The jar was procured, and each man took a hearty drink. I, too, found comfort in a dram, but I could not induce Helga to put the mug to her lips. The four of us crouched under the overhanging deck--there was no height, and, indeed, no breadth for an easier posture. We set the lantern in our midst--I had no more to say about showing the light--and in this dim irradiation we gazed at one another. Abraham's countenance looked of a ghostly white. Jacob, with mournful gestures, filled a pipe, and his melancholy visage resembled some grotesque face beheld in a dream as he opened the lantern and thrust his nose, with a large raindrop hanging at the end of it, close to the flame to light the tobacco.

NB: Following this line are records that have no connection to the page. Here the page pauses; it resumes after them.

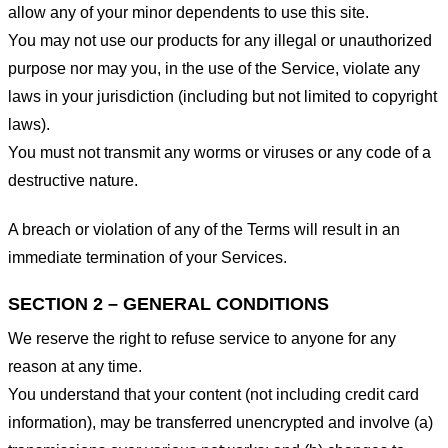
allow any of your minor dependents to use this site.
You may not use our products for any illegal or unauthorized
purpose nor may you, in the use of the Service, violate any
laws in your jurisdiction (including but not limited to copyright
laws).
You must not transmit any worms or viruses or any code of a
destructive nature.
A breach or violation of any of the Terms will result in an
immediate termination of your Services.
SECTION 2 – GENERAL CONDITIONS
We reserve the right to refuse service to anyone for any
reason at any time.
You understand that your content (not including credit card
information), may be transferred unencrypted and involve (a)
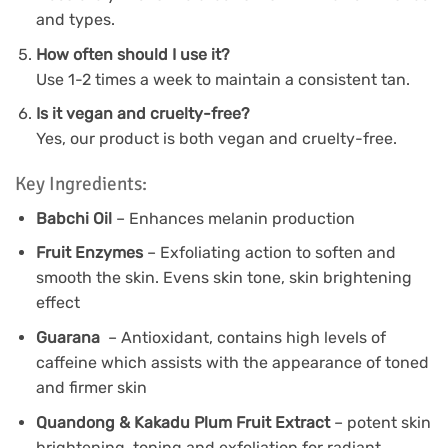
and types.
How often should I use it?
Use 1-2 times a week to maintain a consistent tan.
Is it vegan and cruelty-free?
Yes, our product is both vegan and cruelty-free.
Key Ingredients:
Babchi Oil
– Enhances melanin production
Fruit Enzymes
– Exfoliating action to soften and
smooth the skin. Evens skin tone, skin brightening
effect
Guarana
– Antioxidant, contains high levels of
caffeine which assists with the appearance of toned
and firmer skin
Quandong & Kakadu Plum Fruit Extract
– potent skin
brightening, toning and exfoliation for radiant,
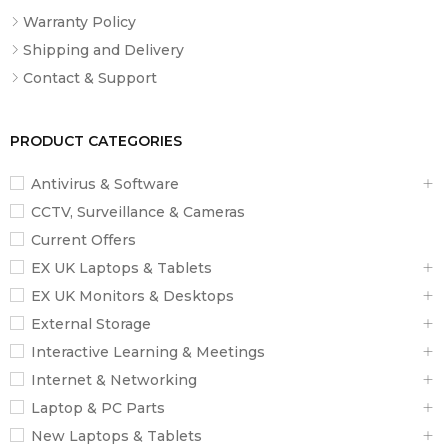
Warranty Policy
Shipping and Delivery
Contact & Support
PRODUCT CATEGORIES
Antivirus & Software
CCTV, Surveillance & Cameras
Current Offers
EX UK Laptops & Tablets
EX UK Monitors & Desktops
External Storage
Interactive Learning & Meetings
Internet & Networking
Laptop & PC Parts
New Laptops & Tablets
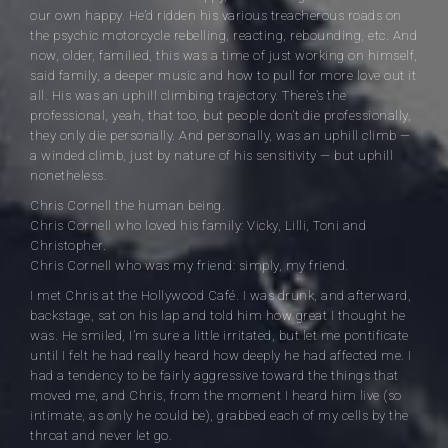
our own happy. He’d ridden his various treacherous roads on
the psychic motorcycle rebelling, reacting, rebounding, etc. And
now, older, familied, this was a time of just working on himself,
said family, a deeper music and how to pull for more love out it
all. His was an uphill climbing trajectory. There’s the
professional, yeah, that too, but people don’t die professionally,
they only die personally. And personally, was an uphill climb —
a winded climb, just by nature of his sensitivity — but uphill
nonetheless.
Chris Cornell the human being.
Chris Cornell who loved his family: Vicky, Lilli, Toni and
Christopher.
Chris Cornell who was my friend: simply, my friend.
I met Chris at the Hollywood Café. I was drunk, and afterward,
backstage, sat on his lap and told him how great I thought he
was. He smiled, I’m sure a little irritated, but let me pontificate
until I felt he had really heard how deeply he had affected me. I
had a tendency to be fairly aggressive toward the things that
moved me, and Chris, from the moment I heard him live (so
intimate, as only he could be), grabbed each of my cells by the
throat and never let go.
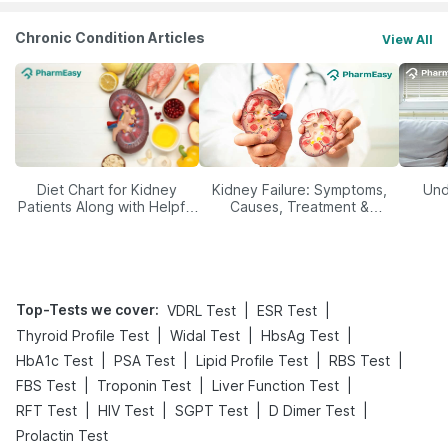
Chronic Condition Articles
View All
Diet Chart for Kidney
Kidney Failure: Symptoms,
Und
Patients Along with Helpful
Causes, Treatment &
Tips
Prevention
Top-Tests we cover
:
|
|
VDRL Test
ESR Test
|
|
|
Thyroid Profile Test
Widal Test
HbsAg Test
|
|
|
|
HbA1c Test
PSA Test
Lipid Profile Test
RBS Test
|
|
|
FBS Test
Troponin Test
Liver Function Test
|
|
|
|
RFT Test
HIV Test
SGPT Test
D Dimer Test
Prolactin Test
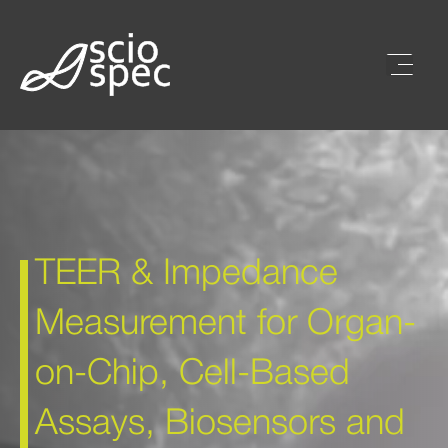
TEER & Impedance
Measurement for Organ-
on-Chip, Cell-Based
Assays, Biosensors and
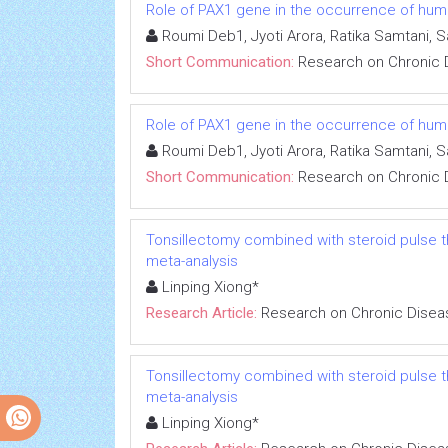
Role of PAX1 gene in the occurrence of human
Roumi Deb1, Jyoti Arora, Ratika Samtani, 
Short Communication:
Research on Chronic 
Role of PAX1 gene in the occurrence of human
Roumi Deb1, Jyoti Arora, Ratika Samtani, 
Short Communication:
Research on Chronic 
Tonsillectomy combined with steroid pulse t
meta-analysis
Linping Xiong*
Research Article:
Research on Chronic Disea
Tonsillectomy combined with steroid pulse t
meta-analysis
Linping Xiong*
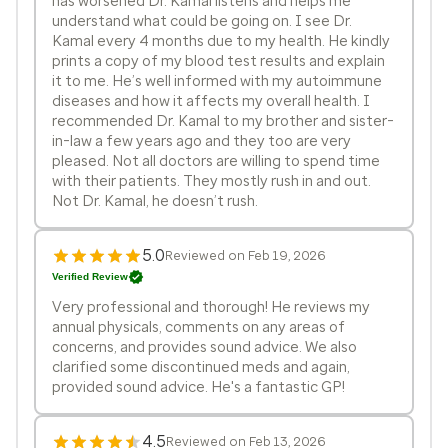
has worsened Dr. Kamal listens and helps me
understand what could be going on. I see Dr.
Kamal every 4 months due to my health. He kindly
prints a copy of my blood test results and explain
it to me. He’s well informed with my autoimmune
diseases and how it affects my overall health. I
recommended Dr. Kamal to my brother and sister-
in-law a few years ago and they too are very
pleased. Not all doctors are willing to spend time
with their patients. They mostly rush in and out.
Not Dr. Kamal, he doesn’t rush.
5.0
Reviewed on Feb 19, 2026
Verified Review
Very professional and thorough! He reviews my
annual physicals, comments on any areas of
concerns, and provides sound advice. We also
clarified some discontinued meds and again,
provided sound advice. He's a fantastic GP!
4.5
Reviewed on Feb 13, 2026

'To think that I should have had a row with him only this marning!' growled Abraham, hugging his knees. 'What roight had I to go and sarce him about his rent? Will any man tell me,' said he, slowly looking round, 'that poor old Tommy's heart warn't in the roight place? Oi hope not, Oi hope not--Oi couldn't abear to hear it said. He was a man as had had to struggle hard for his bread, like others along of us, and disappointment and want and marriage had tarned his blood hacid. Oi've known him to pass three days without biting a crust. The wery bed on which he lay was took from him. Yet he bore up, and without th'help o' drink, and I says that to the pore chap's credit.'He paused.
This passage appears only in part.